Popular disgust with the Union began to grow, especially in those areas which were not experiencing the economic growth that, for instance, Glasgow was enjoying – that city had transformed in a few years from an anti-Union stronghold to a Whig, pro-Union and Hanoverian bastion.

Which brings us to arguably the greatest spy in British history – not the fictional James Bond, but the very real Daniel Defoe, author of Robinson Crusoe. Defoe had been instrumental in spying on Scotland for his English masters in the run-up to the Union.

Now in the mid-1720s he undertook a tour of Great Britain and his visit to the south-west of Scotland shook him: “In a word, the common people all over this country, not only are poor, but look poor; they appear dejected and discourag’d, as if they had given over all hopes of ever being otherwise than what they are.”

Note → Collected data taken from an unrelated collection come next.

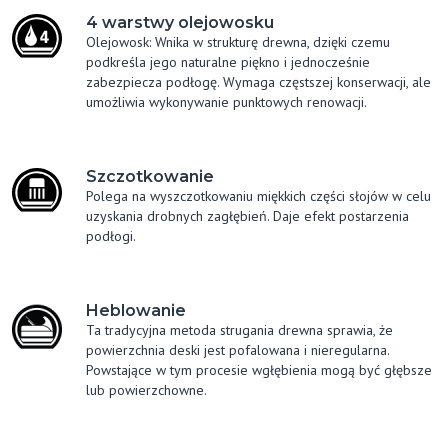
4 warstwy olejowosku
Olejowosk: Wnika w strukturę drewna, dzięki czemu
podkreśla jego naturalne piękno i jednocześnie
zabezpiecza podłogę. Wymaga częstszej konserwacji, ale
umożliwia wykonywanie punktowych renowacji.
Szczotkowanie
Polega na wyszczotkowaniu miękkich części słojów w celu
uzyskania drobnych zagłębień. Daje efekt postarzenia
podłogi.
Heblowanie
Ta tradycyjna metoda strugania drewna sprawia, że
powierzchnia deski jest pofalowana i nieregularna.
Powstające w tym procesie wgłębienia mogą być głębsze
lub powierzchowne.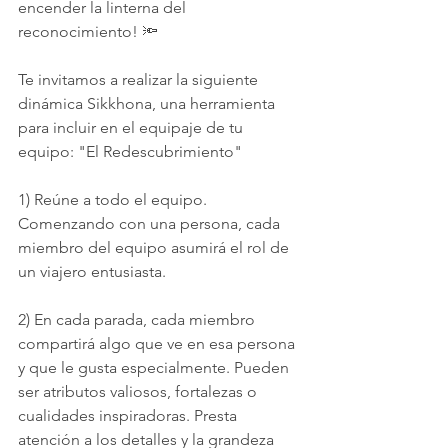
encender la linterna del 
reconocimiento! 🔦
Te invitamos a realizar la siguiente 
dinámica Sikkhona, una herramienta 
para incluir en el equipaje de tu 
equipo: "El Redescubrimiento" 
1) Reúne a todo el equipo. 
Comenzando con una persona, cada 
miembro del equipo asumirá el rol de 
un viajero entusiasta.
2) En cada parada, cada miembro 
compartirá algo que ve en esa persona 
y que le gusta especialmente. Pueden 
ser atributos valiosos, fortalezas o 
cualidades inspiradoras. Presta 
atención a los detalles y la grandeza 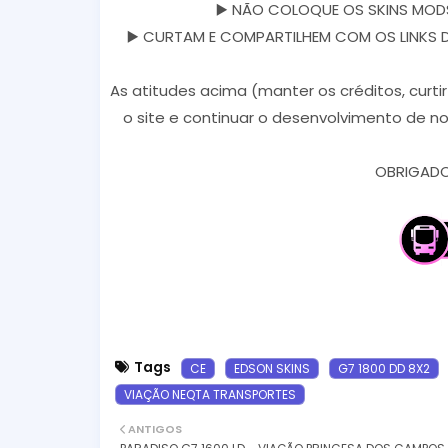
▶️ NÃO COLOQUE OS SKINS MODS
▶️ CURTAM E COMPARTILHEM COM OS LINKS DOS
As atitudes acima (manter os créditos, curti
o site e continuar o desenvolvimento de no
OBRIGADO 
Tags
CE
EDSON SKINS
G7 1800 DD 8X2
VIAÇÃO NEQTA TRANSPORTES
ANTIGOS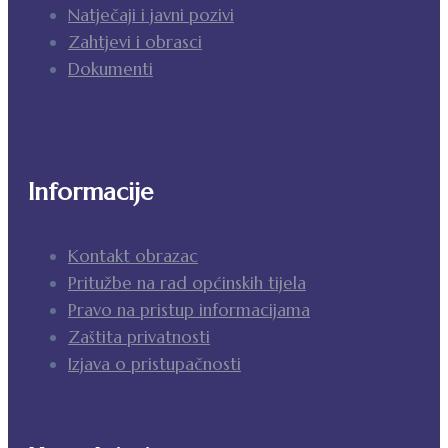
Natječaji i javni pozivi
Zahtjevi i obrasci
Dokumenti
Informacije
Kontakt obrazac
Pritužbe na rad općinskih tijela
Pravo na pristup informacijama
Zaštita privatnosti
Izjava o pristupačnosti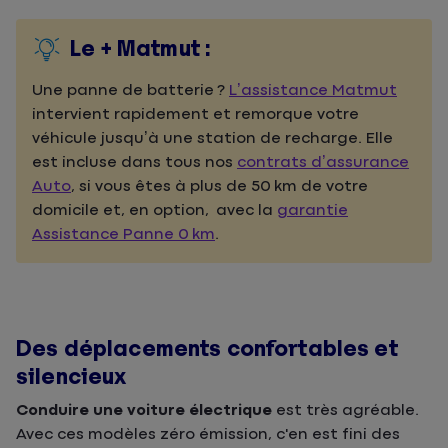
Le + Matmut :
Une panne de batterie ?
L’assistance Matmut
intervient rapidement et remorque votre
véhicule jusqu’à une station de recharge. Elle
est incluse dans tous nos
contrats d’assurance
Auto
,
si vous êtes à plus de 50 km de votre
domicile et, en option, avec la
garantie
Assistance Panne 0 km
.
Des déplacements confortables et
silencieux
Conduire une voiture électrique
est très agréable.
Avec ces modèles zéro émission, c'en est fini des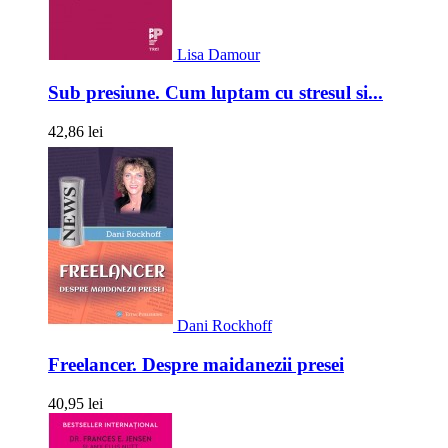
Lisa Damour
Sub presiune. Cum luptam cu stresul si...
42,86 lei
Dani Rockhoff
Freelancer. Despre maidanezii presei
40,95 lei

Defoe put the blame fairly and squarely on the Parcel of Rogues who had abandoned their home towns for Westminster, saying: “Now their Court is gone, their nobility and gentry spend their time, and consequently their estates in England.

“The Union opens the door to all English manufactures, and suppresses their own, prohibits their wool going abroad, and yet scarcely takes it off at home; if the cattle goes to England, the money is spent there too. The troops rais’d there are in English service, and Scotland receives no premio for the levies, as she might have done abroad, and as the Swiss and other nations do at this time.”

In Edinburgh he noted: “If the city had been in a state of increase, for the trade having flourished, as was reasonably expected upon the Union, the inhabitants had likewise encreased; whereas, there being reason to doubt that this is not the case, but rather the contrary, we cannot talk of this as prospect in hope.”

The Union was failing, and its greatest propagandist knew it.